Tentu tujuan KPB ini untuk menenangkan masyarakat. Bagi saya ini berarti pemerintah menyadari bahwa ada sesuatu yang serius dalam perekonomian Indonesia yang membuat pelaku pasar gelisah, sehingga tidak tradisinya menerbitkan KPB.
Sayangnya argumentasi dan pernyataan pernyataan yang dikemukakan dalam KPB ngambang dan tidak
full disclosure sehingga bagi orang yang mengerti ekonomi seketika saja tahu bahwa KPB itu semacam propaganda untuk menutup kepanikan sekaligus mengantisipasi ancaman krisis. Paling tidak, dengan cara KPB ini pemerintah telah menyeret atau mencoba berbagi tanggung jawab dengan BI, OJK dan LPS.
Bagaimana bukan propaganda bila hal-hal yang paling bermasalah sekarang ini yaitu defisit Transaksi Berjalan, dalam KPB ini hanya disinggung (ditutupi?) dengan mengatakannya sebagai berikut. : "........ defisit meningkat pada Triwulan I 2018 menjadi 2,1 persen dari PDB tetapi masih lebih rendah dibandingkan Triwulan I tahun 2013 ..........". Semestinya dibandingkan dengan targetnya dan dengan tahun sebelumnya (2017). Begitu pula pertumbuhan ekonomi Triwulan I 2018 yang hanya disebutkan tumbuh 5,06 persen tanpa perbandingan dengan targetnya (5,4 persen) ataupun tahun sebelumnya.
Disebutkan bahwa defisit Transaksi Berjalan tahun 2018 diperkirakan di bawah 2,5 persen dari PDB sehingga masih aman karena tidak melebihi 3 persen dari PDB. Argumentasi-argumentasi normatif dan formalitas seperti ini juga biasa digunakan pemerintah untuk menjustifikasi defisit APBN yang maksimum 3 persen PDB dan utang negara yang maksimum 60 persen PDB sesuai UU Keuangan Negara No. 17/2003.
KPB juga membandingkan keterpurukan kurs rupiah dengan mata uang Turki dan Brazil, bukannya dengan sesama negara ASEAN. Sedangkan terhadap jatuhnya IHSG di BEI disebutkan sebesar 5,98 persen masih terkendali dan itu karena keluarnya arus modal asing dari pasar saham. Sayangnya tidak disebutkan berapa modal asing yang keluar dari pasar saham atau ekonomi Indonesia pada umumnya. Singkat kata, KPB itu lebih tepat disebutkan sebagai permainan kata-kata dan kalimat tetapi tidak
full disclosure, untuk tidak mengatakan propaganda bohong.

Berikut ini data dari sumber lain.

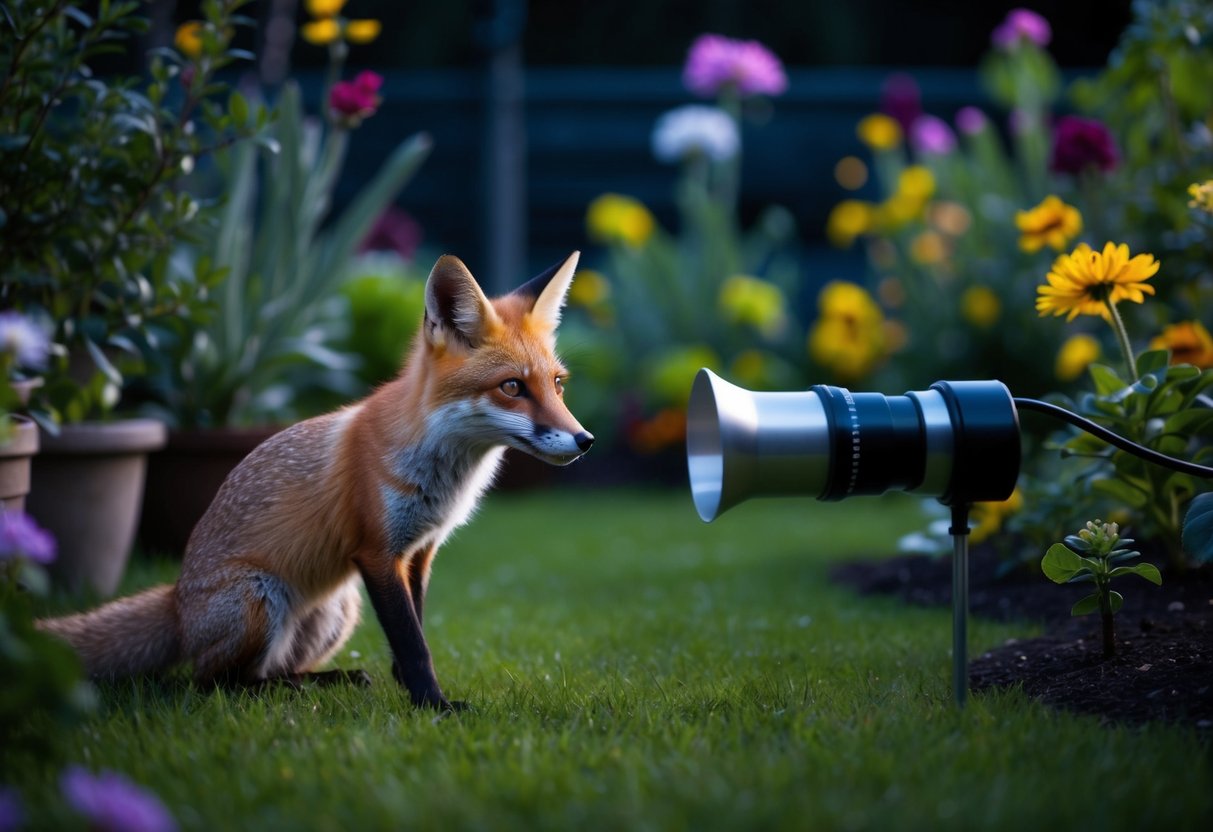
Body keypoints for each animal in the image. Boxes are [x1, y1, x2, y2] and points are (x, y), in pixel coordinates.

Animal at [37, 252, 593, 710]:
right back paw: (287, 692)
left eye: (558, 384)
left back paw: (329, 680)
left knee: (273, 668)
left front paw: (409, 689)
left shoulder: (419, 550)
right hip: (260, 602)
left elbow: (415, 629)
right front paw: (433, 706)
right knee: (214, 683)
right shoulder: (376, 551)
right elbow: (412, 643)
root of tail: (176, 599)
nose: (585, 440)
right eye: (512, 387)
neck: (442, 471)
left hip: (336, 609)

Jujur saja kami kasihan atau prihatin pada BI, OJK dan LPS yang berdasarkan sistem keuangan nasional sekarang ini seharusnya independen, kini dibawa-bawa untuk ikut bertanggung jawab pada kondisi perekonomian pada umumnya.
Pada saat yang bersamaan, dalam dokumen KPB ini juga disebutkan adanya UU 9/2016 tentang Pencegahan dan Penanganan Krisis yang memberikan kewenangan istimewa bagi pemerintah, BI, OJK dan LPS bertindak dalam hal terdapat ancaman krisis. Kewenangan istimewa ini diperkuat atau dipermudah penggunaannya sebagaimana termuat dalam UU APBN 2018 yang juga sudah kami kritisi karena mengandung semangat moral hazard yang tinggi.
Jadi bukan tidak mungkin atau cukup berdasar bagi kami yang sering mengingatkan bahwa tahun politik identik dengan tahun krisis ekonomi seperti tahun 1998 dengan skandal BLBI, tahun 2008 dengan skandal Bank Century, dan tahun 2018 dengan skandal "tanyalah pada ahlinya/pemainnya".